摘要: 本研究採用傳統油壓機試驗法,在固定之應力振幅下(荷重控制),以50T MTS油壓機進行反覆疲勞荷重試驗。並探討常重(NWC)及輕質混凝土(LWAC)樑試體,於反覆疲勞荷重下之力學行為及損傷程度。以Pmean/Py = 0.64、0.56、0.48及0.40為四種疲勞荷重之等級,荷重振幅Pamp(=Pmax-Pmin/2)固定為8kN,荷重頻率為2Hz,進行反覆疲勞荷重試驗。當反覆荷重循環次數N達2百萬次,而未完全斷裂之常重及輕質混凝土樑試體,則重新進行靜態荷重試驗,測試其殘餘強度(residual strength)。 試驗結果顯示:常重混凝土樑試體勁度之衰減(kN/k0)與荷重等級的大小(Pmean)無確切之關聯;而輕質混凝土樑試體,則隨著荷重等級的提高,勁度衰減(kN/k0)越明顯。輕質混凝土樑試體在高荷重等級(Pmean/Py=0.64、0.56)作用下之勁度衰減程度(kN/k0)略高於常重混凝土樑;而在低荷重等級(Pmean/Py=0.48、0.40)作用下時,則明顯小於常重混凝土樑。常重混凝土樑位移振幅(△N,amp)之增加與荷重等級的大小(Pmean)亦無確切之關係;而輕質混凝土樑則隨著荷重等級的提高,其位移振幅增加之幅度越大。輕質混凝土樑試體在高荷重等級(Pmean/Py=0.64、0.56)作用下之位移振幅增加幅度(△N,amp/△0)略高於常重混凝土樑;而在低荷重等級(Pmean/Py=0.48、0.40)作用下時,則明顯小於常重混凝土樑。在相同荷重等級作用下,輕質混凝土樑之殘餘撓度(△Rd)較常重混凝土樑少。常重及輕質混凝土樑之疲勞損傷量主要受荷重中值影響,荷重中值越高,疲勞損傷量越大。輕質混凝土樑在較高荷重等級(Pmean/Py=0.64、0.56)作用下,損傷程度略大於常重混凝土樑;而在較低荷重等級(Pmean/Py=0.48、0.40)作用下,其損傷程度明顯小於常重混凝土樑。
In this research, the fatigue behavior and damage of lightweight concrete (LWAC) beams subjected to cyclically dynamic loading was investigated and compared with that of corresponding normal weight concrete (NWC) beams.
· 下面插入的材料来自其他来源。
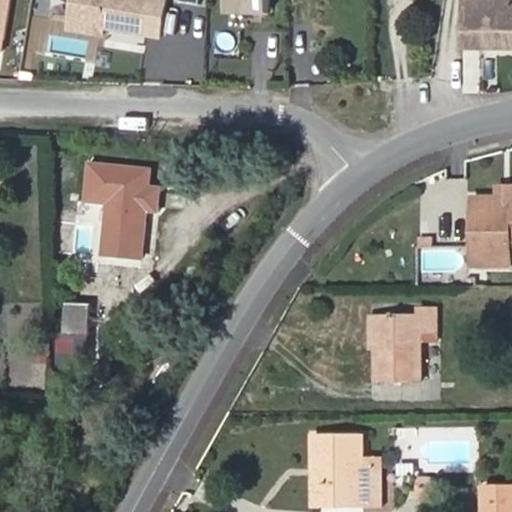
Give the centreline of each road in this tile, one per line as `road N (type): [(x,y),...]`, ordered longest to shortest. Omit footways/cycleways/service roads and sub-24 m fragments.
road 1 (secondary): [(149,511),(285,266),(368,175)]
road 2 (residential): [(0,101),(285,116),(368,175)]
road 3 (secondary): [(368,175),(451,131),(511,113)]
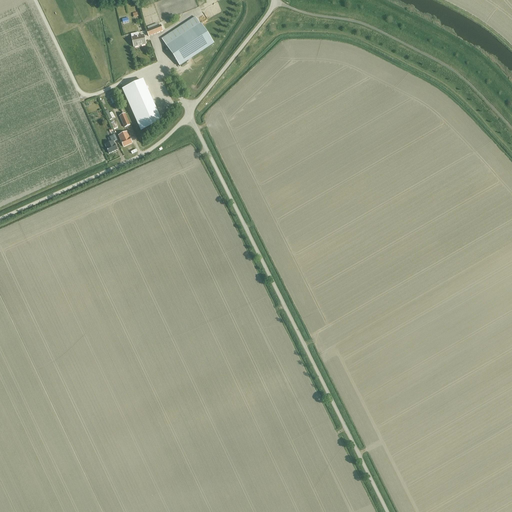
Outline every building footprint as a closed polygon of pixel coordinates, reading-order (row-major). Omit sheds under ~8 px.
[(195,16),(162,38),(179,66),(214,44),(195,16)] [(147,31),(149,37),(164,31),(163,28),(164,28),(163,25),(147,31)] [(144,36),(139,37),(138,33),(131,35),(134,49),(147,46),(144,36)] [(142,80),(123,89),(142,131),(161,122),(142,80)] [(111,112),(110,113),(108,110),(105,111),(110,120),(114,117),(111,112)] [(120,117),(124,127),(130,125),(125,114),(120,117)] [(127,132),(119,136),(124,147),(133,143),(127,132)] [(106,148),(109,154),(117,150),(113,142),(117,141),(115,136),(108,139),(110,143),(105,145),(106,148)]
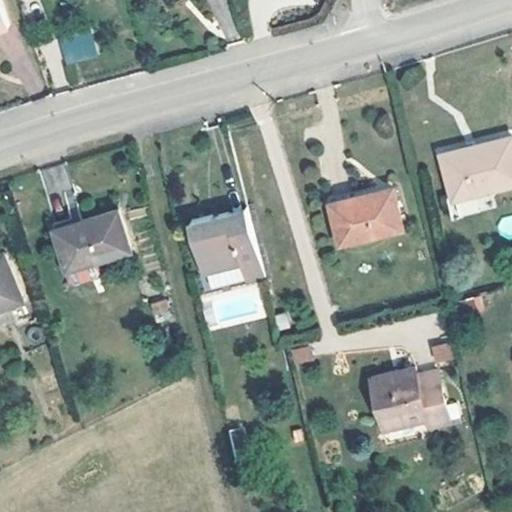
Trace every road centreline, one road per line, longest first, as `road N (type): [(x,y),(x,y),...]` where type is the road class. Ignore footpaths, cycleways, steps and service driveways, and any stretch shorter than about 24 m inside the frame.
road 1 (track): [(138,104),(243,511)]
road 2 (tertiary): [(371,40),(0,150)]
road 3 (tertiary): [(499,0),(371,40)]
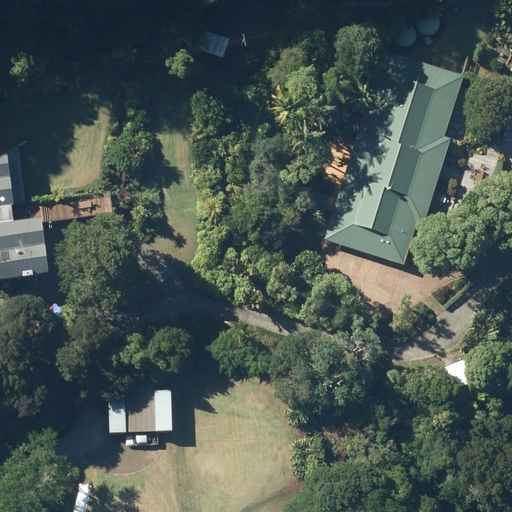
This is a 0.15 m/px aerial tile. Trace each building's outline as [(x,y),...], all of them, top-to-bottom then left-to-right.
[(201,51),(224,59),(230,39),(207,32),(201,51)] [(386,53),(324,241),(405,266),(418,225),(425,227),(451,143),(445,140),(465,77),(386,53)] [(486,204),(503,147),(477,140),(462,197),(486,204)] [(18,224),(15,207),(18,206),(10,152),(0,153),(0,282),(54,276),(46,221),(18,224)] [(470,360),(430,374),(438,396),(477,381),(470,360)]
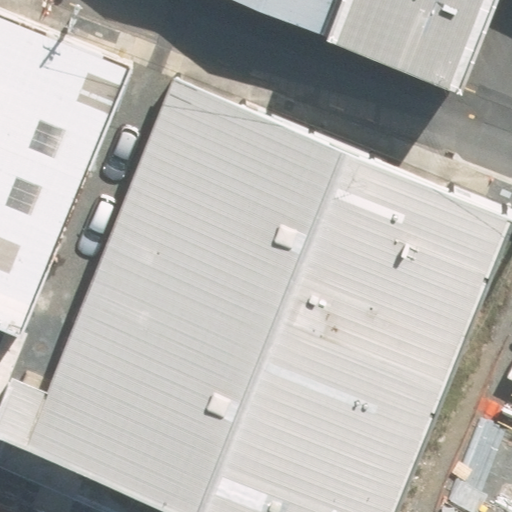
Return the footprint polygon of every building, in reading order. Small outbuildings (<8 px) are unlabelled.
[(257,0),(312,21),(320,0),(257,0)] [(320,0),(312,21),(451,80),(483,0),(320,0)] [(0,325),(16,331),(128,63),(0,9),(0,325)] [(384,511),(504,219),(131,63),(0,388),(0,424),(217,511),(384,511)] [(0,325),(0,368),(16,331),(0,325)]
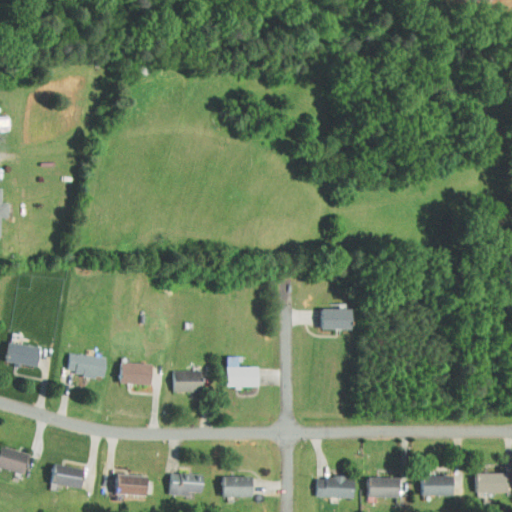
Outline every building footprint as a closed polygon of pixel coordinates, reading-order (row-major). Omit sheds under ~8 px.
[(308,321),(338,322),(338,301),(309,301),(308,321)] [(25,339),(0,336),(0,356),(23,359),(25,339)] [(90,371),(93,350),(57,345),(54,365),(90,371)] [(244,380),(244,359),(226,359),(225,349),(213,349),(213,380),(244,380)] [(137,377),(137,356),(107,355),(107,376),(137,377)] [(161,385),(188,385),(188,363),(161,364),(161,385)] [(38,477),(67,481),(69,461),(40,457),(38,477)] [(463,466),(464,486),(495,485),(494,465),(463,466)] [(189,467),(157,466),(157,486),(189,487),(189,467)] [(103,487),(132,488),(133,468),(103,467),(103,487)] [(238,490),(238,469),(209,468),(209,489),(238,490)] [(440,488),(439,468),(409,468),(409,488),(440,488)] [(304,490),(341,491),(341,471),(305,469),(304,490)] [(355,490),(385,490),(385,471),(355,470),(355,490)]
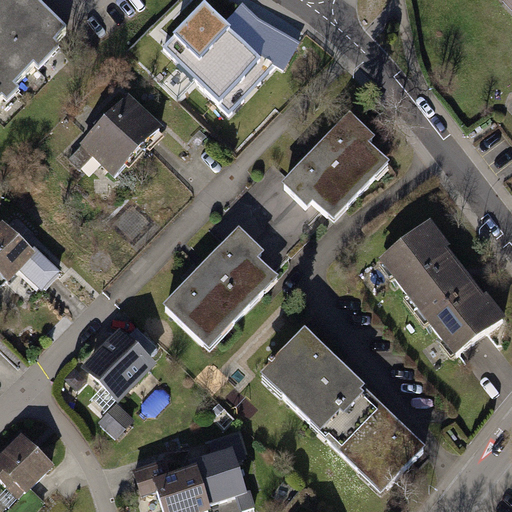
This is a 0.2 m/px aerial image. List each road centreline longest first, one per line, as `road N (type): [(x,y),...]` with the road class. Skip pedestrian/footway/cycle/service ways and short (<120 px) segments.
road 1 (residential): [(26,388),(372,46)]
road 2 (residential): [(511,233),(372,46)]
road 3 (residential): [(109,511),(84,453),(26,388)]
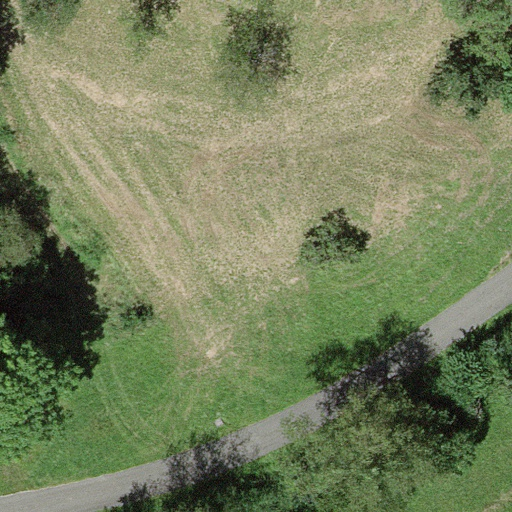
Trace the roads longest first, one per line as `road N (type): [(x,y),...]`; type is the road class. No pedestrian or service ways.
road 1 (track): [(511,283),(302,419),(218,455),(0,510)]
road 2 (track): [(0,174),(30,224),(72,264),(91,343),(61,420),(10,508)]
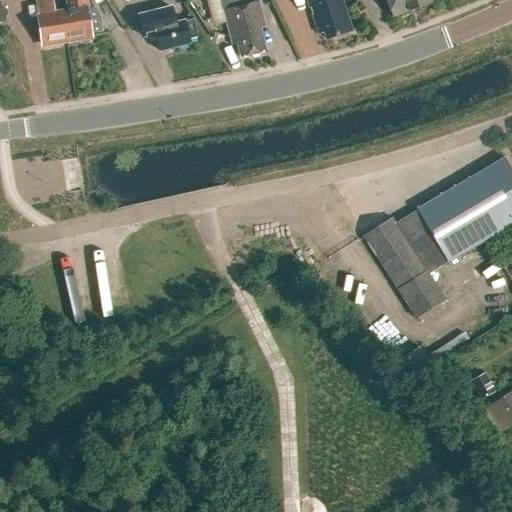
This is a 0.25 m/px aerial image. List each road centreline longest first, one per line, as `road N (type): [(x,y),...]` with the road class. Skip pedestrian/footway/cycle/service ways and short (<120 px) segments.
road 1 (tertiary): [(0,131),(276,86),(511,9)]
road 2 (residential): [(0,239),(338,176),(511,120)]
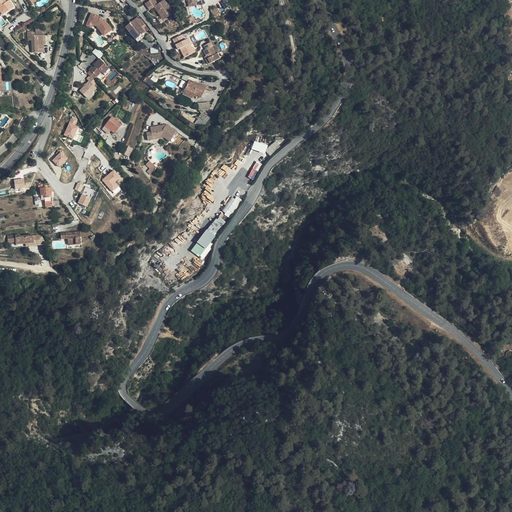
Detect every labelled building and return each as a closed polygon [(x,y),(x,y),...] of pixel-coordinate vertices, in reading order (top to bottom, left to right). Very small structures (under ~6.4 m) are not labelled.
[(7,2),(5,0),(0,0),(0,10),(3,14),(13,7),(9,0),(7,2)] [(156,0),(151,0),(146,4),(150,10),(155,7),(160,15),(163,19),(167,16),(168,18),(175,13),(166,0),(165,0),(159,4),(156,0)] [(122,15),(108,11),(107,12),(105,18),(121,22),(122,15)] [(99,16),(91,13),(88,21),(92,23),(96,24),(104,34),(111,29),(102,20),(103,19),(99,16)] [(144,25),(139,17),(130,22),(125,25),(134,39),(144,33),(140,27),(144,25)] [(31,35),(31,32),(27,32),(27,40),(31,40),(32,52),(38,52),(38,49),(43,49),(43,44),(43,35),(42,35),(36,35),(31,35)] [(183,40),(181,36),(173,39),(176,44),(183,40)] [(191,43),(189,38),(176,45),(178,50),(181,48),(182,50),(182,51),(185,57),(193,53),(191,49),(192,48),(190,44),(191,43)] [(213,46),(211,42),(204,46),(206,49),(204,51),(207,56),(208,58),(206,59),(209,64),(220,58),(217,53),(216,54),(212,47),(213,46)] [(100,58),(104,54),(97,47),(93,51),(100,58)] [(109,68),(100,59),(96,62),(97,63),(95,66),(93,67),(92,66),(89,70),(90,70),(88,73),(91,76),(88,79),(89,81),(80,91),(87,98),(96,88),(93,85),(96,82),(93,79),(96,76),(97,77),(101,81),(112,70),(109,68)] [(201,97),(206,86),(199,83),(198,84),(189,80),(185,89),(194,94),(201,97)] [(194,94),(185,89),(183,93),(192,98),(194,94)] [(210,102),(198,103),(199,110),(211,109),(210,102)] [(202,112),(196,121),(205,126),(211,117),(202,112)] [(116,119),(112,116),(110,120),(103,129),(108,133),(111,130),(115,133),(122,124),(117,120),(118,119),(117,118),(116,119)] [(110,120),(107,118),(98,129),(100,131),(101,131),(103,129),(110,120)] [(74,139),(80,126),(70,122),(64,135),(74,139)] [(147,139),(152,138),(152,135),(158,135),(161,134),(170,140),(176,146),(184,136),(177,130),(167,123),(167,124),(165,126),(162,124),(150,126),(151,131),(146,132),(147,139)] [(129,146),(125,154),(130,156),(134,148),(129,146)] [(62,151),(53,160),(60,167),(68,158),(62,151)] [(151,160),(147,164),(151,168),(148,171),(151,173),(157,167),(151,160)] [(116,181),(121,177),(114,170),(103,180),(113,191),(119,186),(116,181)] [(26,187),(25,179),(15,180),(16,188),(26,187)] [(79,182),(76,189),(81,192),(85,185),(79,182)] [(86,186),(83,193),(92,197),(95,189),(86,186)] [(51,192),(51,190),(51,187),(48,188),(45,188),(40,188),(40,191),(41,198),(44,198),(45,199),(45,206),(52,206),(52,201),(52,197),(51,192)] [(83,194),(79,202),(88,206),(92,198),(83,194)] [(233,195),(222,210),(226,213),(225,214),(230,217),(242,200),(233,195)] [(219,215),(191,251),(200,257),(227,221),(219,215)] [(80,231),(61,233),(62,239),(68,238),(69,245),(82,244),(80,231)] [(7,235),(8,243),(15,242),(15,244),(34,242),(33,234),(20,236),(20,234),(7,235)]
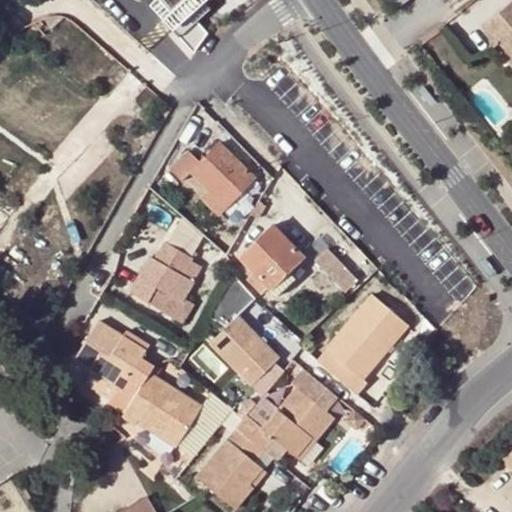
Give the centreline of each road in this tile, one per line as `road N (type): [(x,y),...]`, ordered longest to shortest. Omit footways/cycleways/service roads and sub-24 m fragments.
road 1 (residential): [(51,333),(202,77),(296,0)]
road 2 (tertiary): [(316,0),(511,245)]
road 3 (residential): [(511,377),(427,446),(376,511)]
Traditional hydraulic press machine (MTS) was adopted with identical loading amplitudes on the basis of force control. Dynamic loading tests were implemented with 4 levels of loading magnitude (Pmean/Py=0.64、0.56、0.48 and 0.40). For each level, the loading amplitude (Pamp=(Pmax− Pmin) /2) was set to be constant values (Pamp=8 kN). Loading frequency is 2Hz. Further, if the specimen subjected to two million cycles of dynamic loading without entire failure, the static loading tests were performed to access the residual strength of beam. The experiment results showed that the relation between stiffness degeneration (kN/k0) and loading levels (Pmean/Py=0.64、0.56、0.48 and 0.40) of NWC beams is not obvious, but the relation of both in LWAC beams is obvious. For the higher loading level(Pmean/Py=0.64、0.56), the stiffness degeneration extent of LWAC beams is higher than that of NWC beams. However, for the lower loading level (Pmean/Py=0.48、0.40), the stiffness degeneration extent of LWAC beams definitely is less. For the higher loading level, the displacement amplitude ratio (△N,amp/△0 ) of LWAC beams were higher than that of NWC beams. In contrast, for the lower loading level, LWAC beams were lower. Besides, less residual deformation (△Rd) could be observed in the LWAC beams for the same loading level. The magnitude of mean loading has a conspicuousness effect on fatigue damage for NWC and LWAC beams. Fatigue damage of beams gradually increases with an increase of the loading level. For the higher loading level, the fatigue damage of LWAC beams is higher than that of NWC beams. Besides, for the lower loading level, the fatigue damage of LWAC beams obviously is much less than NWC beams.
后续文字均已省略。